Article 1.5 - Contingent d’heures supplémentaires

Le contingent annuel d’heures supplémentaires est fixé à 400 heures par an et par salarié quelle que soit la modalité d’aménagement du temps de travail appliquée.
La période de référence pour calculer le contingent est l’année civile. Par année civile, il convient de retenir la période s'écoulant entre le 1er janvier et le 31 décembre inclus de l'année considérée.
Ce contingent annuel d'heures supplémentaires s'applique intégralement aux salariés qui intègrent l'entreprise en cours d'année civile, sans donner lieu à sa réduction prorata temporis, de sorte que chaque nouvel embauché dispose, dès son entrée dans la société et quelle qu'en soit la date, d'un contingent annuel de 400 heures supplémentaires.
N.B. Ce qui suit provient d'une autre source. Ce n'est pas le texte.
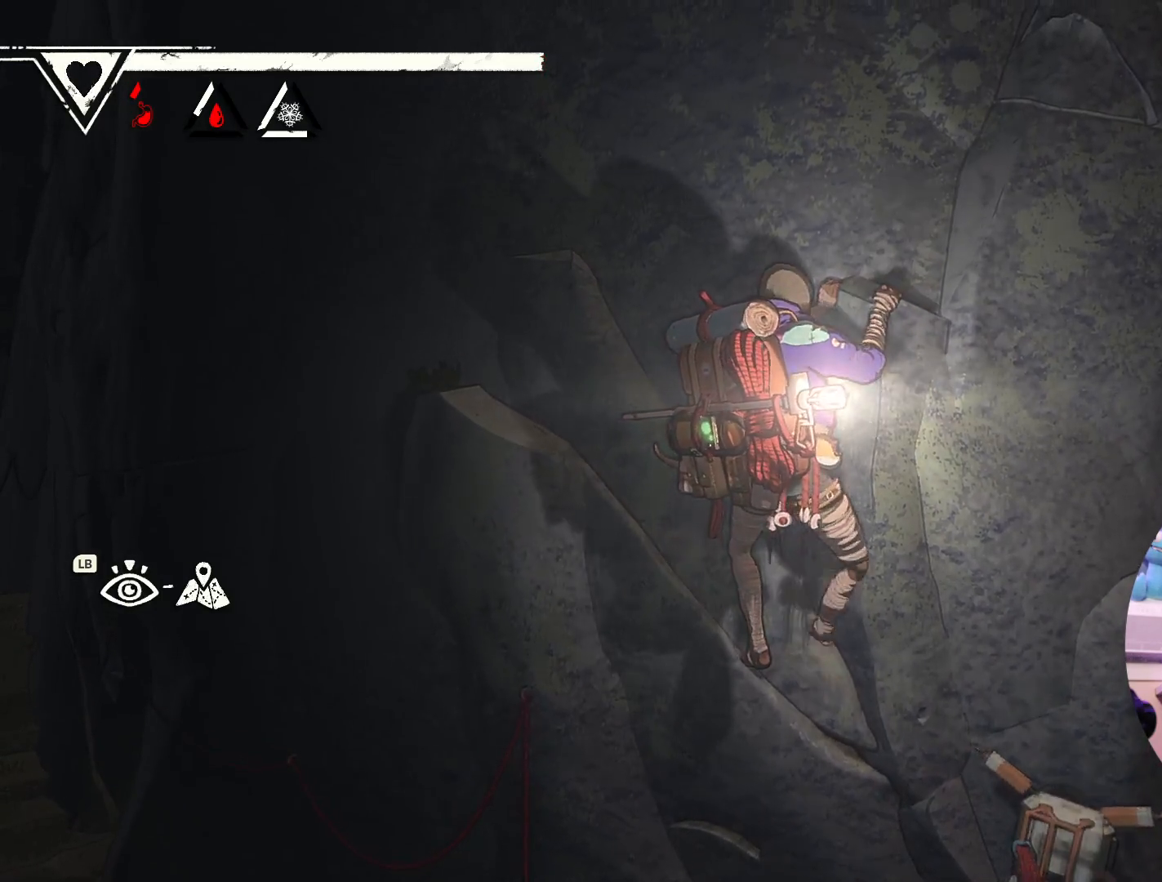
{"buttons": [], "left_stick": "center", "right_stick": "center", "events": [[500, "left_stick", "center"]]}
Il en sera de même pour les salariés dont le contrat sera suspendu.
Toutes les heures supplémentaires effectuées par le salarié et rémunérées comme telles s'imputent sur le contingent annuel ainsi défini, à l'exception de celles prévues au troisième alinéa de l'article L.3121-30 du Code du Travail à savoir les heures supplémentaires ouvrant droit au repos compensateur équivalent mentionné à l'article L.3121-28 du Code du Travail et celles accomplies dans les cas de travaux urgents énumérés à l'article L.3132-4 du Code du Travail. Sont également exclues, les heures éventuelles effectuées au titre de la journée de solidarité et les heures accomplies en compensation d’un pont accordé par l’employeur.
Le contingent annuel d'heures supplémentaires fait l'objet d'un décompte individuel en ce qu'il est propre à chacun des salariés concernés.
L’utilisation de ce contingent annuel d’heures supplémentaires se fera dans le respect des règles relatives aux temps de repos minimum et au temps de travail effectif maximum.
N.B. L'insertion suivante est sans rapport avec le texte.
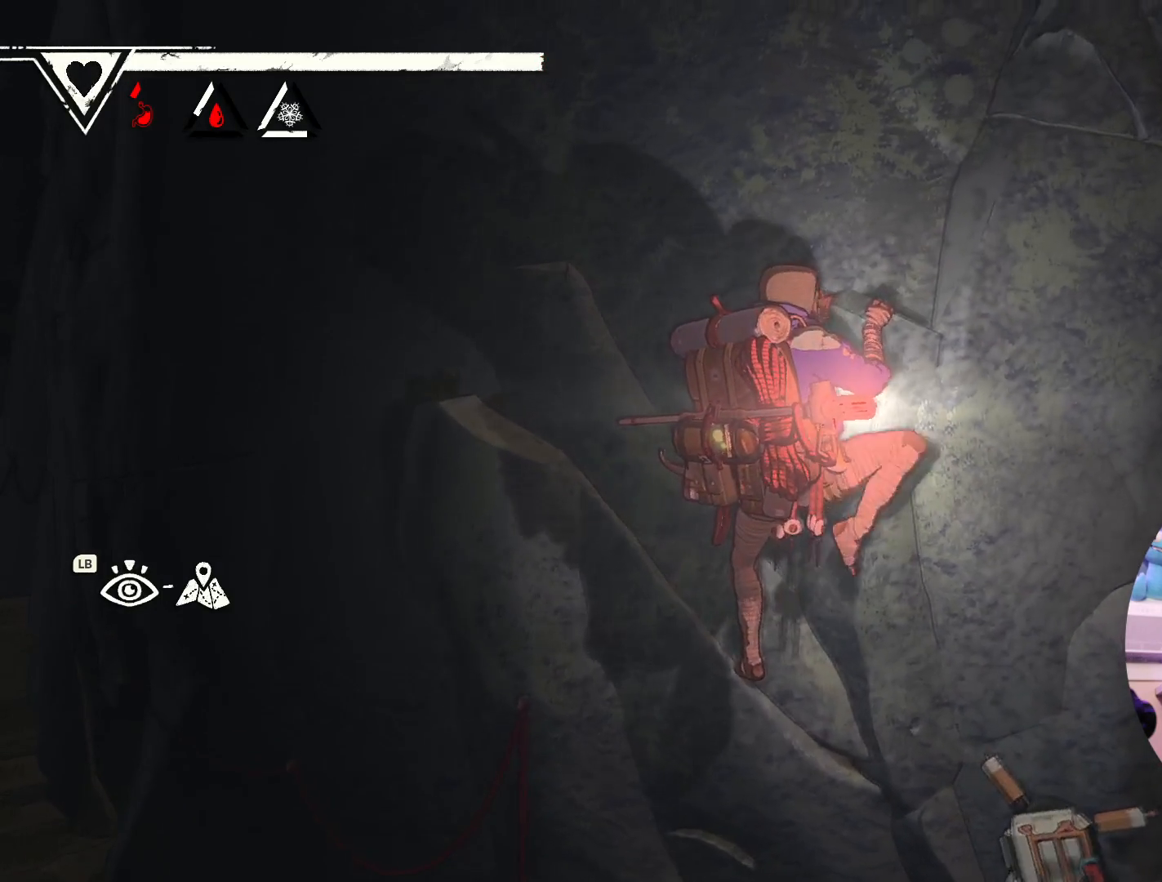
{"buttons": [], "left_stick": "center", "right_stick": "center", "events": []}
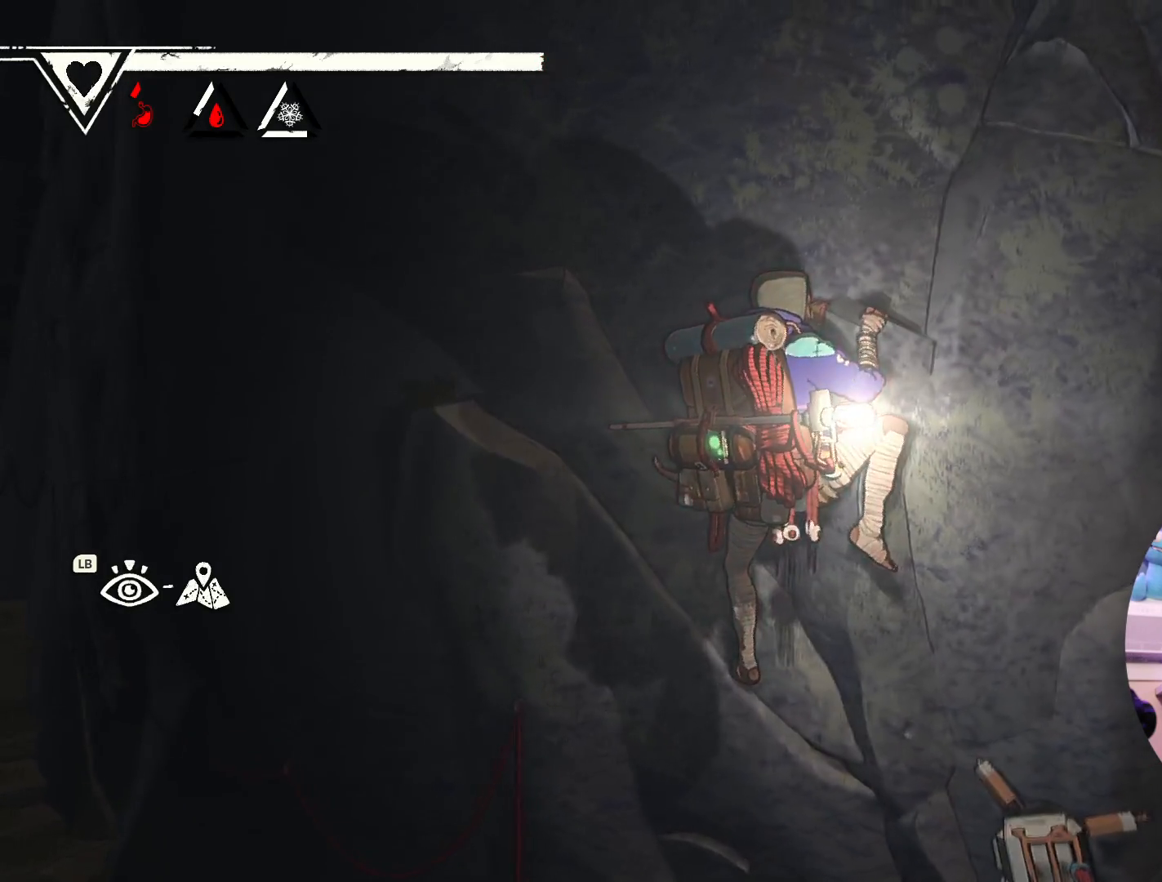
{"buttons": [], "left_stick": "down-left", "right_stick": "center", "events": [[100, "left_stick", "left"], [200, "left_stick", "down-left"]]}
Article 2 – Aménagement du temps de travail

Article 2.1 - Champ d’application

Le présent article s’applique au personnel à temps complet affecté à l’abattage et au débardage.
Le salarié susceptible de se voir appliquer cet aménagement du temps de travail en sera informé :
  • soit à l’embauche ;
  • soit moyennant un délai de prévenance d’un mois, s’il est déjà employé par la société.
L’employeur pourra également décider, unilatéralement, de mettre fin à cet aménagement, moyennant un préavis d’un mois.

Article 2.2- Période de référence

Le présent accord a pour objet d'aménager le temps de travail sur une période de référence d'un an. La période de référence commence le 1er janvier et se termine le 31 décembre de la même année.
Les présentes dispositions instituent donc un dispositif d’annualisation du temps de travail.

Article 2.3 - Durée annuelle de travail, modalités de l’aménagement entre périodes hautes et périodes basses, durée moyenne hebdomadaire

Compte tenu de la spécificité du travail des salariés visée à l’article 2.1 du présent accord et de la pénurie de main d’œuvre qualifiée dans ce domaine d’activité, la durée annuelle de travail est modulée sur une base de 39 heures en moyenne par semaine sur l’année, soit 1787 heures à l’année calculées comme suit :
365 jours – 104 samedis/dimanches – 25 congés payés – 7 jours fériés = 229 jours/ 5 jours = 45.8 semaines travaillées
45.8 semaines x 39 heures = 1787 heures par an.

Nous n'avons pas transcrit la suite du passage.